All hands on deck to end postpartum bleeding

But training is not enough. New supplies are also needed. 

Tranexamic acid and heat-stable carbetocin, for example, are medications that can prevent and treat haemorrhage but are not yet widely used in Africa. The drugs’ cost is a barrier to many health systems, even as they offer significant advantages. Carbetocin, for instance, does not require a cold chain – the system of consistent refrigeration through production and delivery – making it especially useful in remote and rural areas with limited infrastructure and inconsistent electricity.

Other measures are also essential to ensuring that affordable and quality-assured supplies reach health workers, including sustainable financing, updated national essential medicines lists and protocols, regulatory harmonization and regular national procurement, alongside well coordinated introduction plans for new products.  

Fortunately, partnerships between and among health workers, national health authorities, and international organizations like UNFPA are already moving the needle. 

The health worker training at Kawempe Hospital, for instance, is part of joint efforts between the UNFPA, the Ministry of Health, NMAU and the European Union.

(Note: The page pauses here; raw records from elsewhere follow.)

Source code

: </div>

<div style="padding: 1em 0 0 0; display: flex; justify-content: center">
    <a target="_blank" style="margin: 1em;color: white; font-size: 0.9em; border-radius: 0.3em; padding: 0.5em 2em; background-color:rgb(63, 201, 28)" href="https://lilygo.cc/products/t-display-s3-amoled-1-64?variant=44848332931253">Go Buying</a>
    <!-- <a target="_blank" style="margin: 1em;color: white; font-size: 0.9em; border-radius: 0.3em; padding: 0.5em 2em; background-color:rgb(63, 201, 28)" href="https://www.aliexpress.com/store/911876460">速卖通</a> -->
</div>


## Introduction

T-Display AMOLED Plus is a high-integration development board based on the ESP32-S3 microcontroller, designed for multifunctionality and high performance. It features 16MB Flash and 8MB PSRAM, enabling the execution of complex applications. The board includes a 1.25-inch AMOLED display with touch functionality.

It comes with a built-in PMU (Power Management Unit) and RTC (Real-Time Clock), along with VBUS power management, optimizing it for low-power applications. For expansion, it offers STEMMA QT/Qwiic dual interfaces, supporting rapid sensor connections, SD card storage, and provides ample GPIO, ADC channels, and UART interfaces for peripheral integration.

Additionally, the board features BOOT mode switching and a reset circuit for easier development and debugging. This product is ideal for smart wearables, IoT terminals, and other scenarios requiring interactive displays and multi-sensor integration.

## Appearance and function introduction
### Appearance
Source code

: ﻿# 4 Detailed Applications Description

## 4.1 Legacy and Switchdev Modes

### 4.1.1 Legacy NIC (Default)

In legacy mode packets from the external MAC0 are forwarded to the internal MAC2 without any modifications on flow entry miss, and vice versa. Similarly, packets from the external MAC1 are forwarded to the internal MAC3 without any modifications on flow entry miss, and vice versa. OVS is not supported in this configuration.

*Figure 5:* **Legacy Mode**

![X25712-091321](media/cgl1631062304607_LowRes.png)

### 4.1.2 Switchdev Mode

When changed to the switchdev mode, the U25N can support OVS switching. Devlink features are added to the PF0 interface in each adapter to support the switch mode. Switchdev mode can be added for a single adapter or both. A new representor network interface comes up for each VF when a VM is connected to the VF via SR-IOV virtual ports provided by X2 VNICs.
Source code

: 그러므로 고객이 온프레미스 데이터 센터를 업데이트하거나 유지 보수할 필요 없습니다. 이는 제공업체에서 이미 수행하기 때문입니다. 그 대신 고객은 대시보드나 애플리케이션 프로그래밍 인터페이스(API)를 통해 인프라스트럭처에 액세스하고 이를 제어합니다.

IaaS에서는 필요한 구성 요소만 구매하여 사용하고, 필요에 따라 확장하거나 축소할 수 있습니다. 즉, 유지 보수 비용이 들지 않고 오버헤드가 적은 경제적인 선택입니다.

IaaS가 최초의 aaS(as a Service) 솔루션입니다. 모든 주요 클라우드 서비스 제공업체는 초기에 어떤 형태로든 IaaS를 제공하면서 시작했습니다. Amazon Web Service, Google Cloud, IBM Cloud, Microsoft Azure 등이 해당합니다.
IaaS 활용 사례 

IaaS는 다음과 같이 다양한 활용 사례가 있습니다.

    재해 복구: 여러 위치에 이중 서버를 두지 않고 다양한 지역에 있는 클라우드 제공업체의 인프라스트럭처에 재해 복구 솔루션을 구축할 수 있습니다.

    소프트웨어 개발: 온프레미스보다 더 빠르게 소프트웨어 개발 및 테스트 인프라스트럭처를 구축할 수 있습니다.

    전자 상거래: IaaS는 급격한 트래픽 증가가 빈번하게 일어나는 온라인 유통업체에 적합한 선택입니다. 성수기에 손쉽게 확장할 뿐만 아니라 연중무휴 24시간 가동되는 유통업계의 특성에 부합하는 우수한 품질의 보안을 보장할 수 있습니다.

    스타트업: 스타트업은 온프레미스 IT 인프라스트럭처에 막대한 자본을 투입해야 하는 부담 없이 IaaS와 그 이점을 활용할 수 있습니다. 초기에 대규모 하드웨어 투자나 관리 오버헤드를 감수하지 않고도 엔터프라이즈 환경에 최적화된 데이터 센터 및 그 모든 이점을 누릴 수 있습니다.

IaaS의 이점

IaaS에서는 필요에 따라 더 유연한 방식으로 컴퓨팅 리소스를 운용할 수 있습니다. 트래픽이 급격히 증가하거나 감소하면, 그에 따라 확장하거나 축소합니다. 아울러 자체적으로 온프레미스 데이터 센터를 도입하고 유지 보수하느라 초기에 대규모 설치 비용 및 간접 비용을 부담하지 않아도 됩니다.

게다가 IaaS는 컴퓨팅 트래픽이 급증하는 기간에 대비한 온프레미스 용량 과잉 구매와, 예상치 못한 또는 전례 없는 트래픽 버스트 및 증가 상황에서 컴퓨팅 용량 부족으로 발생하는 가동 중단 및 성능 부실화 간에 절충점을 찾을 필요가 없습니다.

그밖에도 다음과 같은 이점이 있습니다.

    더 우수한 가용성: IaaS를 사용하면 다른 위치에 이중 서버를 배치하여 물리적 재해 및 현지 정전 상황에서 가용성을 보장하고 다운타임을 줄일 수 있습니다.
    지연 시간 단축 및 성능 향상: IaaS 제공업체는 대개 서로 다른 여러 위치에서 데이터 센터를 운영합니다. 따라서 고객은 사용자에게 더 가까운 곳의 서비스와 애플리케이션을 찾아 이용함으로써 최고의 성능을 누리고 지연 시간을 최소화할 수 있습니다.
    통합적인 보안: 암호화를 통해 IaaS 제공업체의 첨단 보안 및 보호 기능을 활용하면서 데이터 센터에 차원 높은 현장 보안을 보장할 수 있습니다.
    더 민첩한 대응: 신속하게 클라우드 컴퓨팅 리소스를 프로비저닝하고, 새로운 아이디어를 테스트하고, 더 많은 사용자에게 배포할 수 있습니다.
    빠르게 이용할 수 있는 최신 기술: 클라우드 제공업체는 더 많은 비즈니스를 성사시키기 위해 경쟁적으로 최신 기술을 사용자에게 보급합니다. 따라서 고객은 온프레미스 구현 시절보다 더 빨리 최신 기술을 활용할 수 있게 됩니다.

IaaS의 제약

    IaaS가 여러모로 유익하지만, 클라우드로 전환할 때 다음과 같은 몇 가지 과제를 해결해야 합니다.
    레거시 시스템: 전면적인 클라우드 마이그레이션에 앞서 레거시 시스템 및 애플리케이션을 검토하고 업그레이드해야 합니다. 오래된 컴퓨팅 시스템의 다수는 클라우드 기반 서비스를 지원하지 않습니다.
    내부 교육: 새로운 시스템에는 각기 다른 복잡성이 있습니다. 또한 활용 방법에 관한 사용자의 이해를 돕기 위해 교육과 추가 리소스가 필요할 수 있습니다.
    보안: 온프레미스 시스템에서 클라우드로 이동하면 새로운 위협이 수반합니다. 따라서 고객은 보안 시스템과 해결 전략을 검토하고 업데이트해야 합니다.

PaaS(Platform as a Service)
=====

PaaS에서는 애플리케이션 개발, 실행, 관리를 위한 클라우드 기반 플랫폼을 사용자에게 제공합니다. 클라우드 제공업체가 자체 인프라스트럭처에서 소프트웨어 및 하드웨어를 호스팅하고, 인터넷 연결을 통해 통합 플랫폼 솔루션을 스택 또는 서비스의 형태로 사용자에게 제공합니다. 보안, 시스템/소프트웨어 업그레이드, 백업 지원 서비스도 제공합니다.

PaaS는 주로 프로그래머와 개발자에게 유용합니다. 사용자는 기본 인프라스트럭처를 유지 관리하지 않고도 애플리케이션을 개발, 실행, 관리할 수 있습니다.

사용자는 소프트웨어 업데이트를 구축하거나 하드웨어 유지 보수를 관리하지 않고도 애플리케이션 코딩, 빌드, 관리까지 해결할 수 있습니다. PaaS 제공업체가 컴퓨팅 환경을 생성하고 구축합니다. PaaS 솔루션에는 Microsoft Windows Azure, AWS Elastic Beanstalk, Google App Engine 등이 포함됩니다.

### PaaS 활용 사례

Health workers stand around a person lying on a table; the person on the table wears a ‘non-pneumatic anti-shock garment’, a medical device for controlling blood loss and stabilizing patients in low-resource settings.
Health workers surround a colleague during a simulation of postpartum bleeding, part of a training session on state-of-the-art tools and methods to save women from the leading cause of maternal death. © UNFPA Uganda

That collaboration is itself also part of the SafeBirth Africa initiative, an EU-funded and UNFPA-supported project implemented by Unitaid and national health authorities across the region. SafeBirth Africa is designed to accelerate access to new life-saving interventions and maternal health commodities. 

And these efforts are complemented by support for UNFPA’s dedicated fund for maternal and newborn health from Belgium, Denmark, Germany, Luxembourg, Poland, Sweden, Takeda Pharmaceuticals, and World Diabetes Foundation.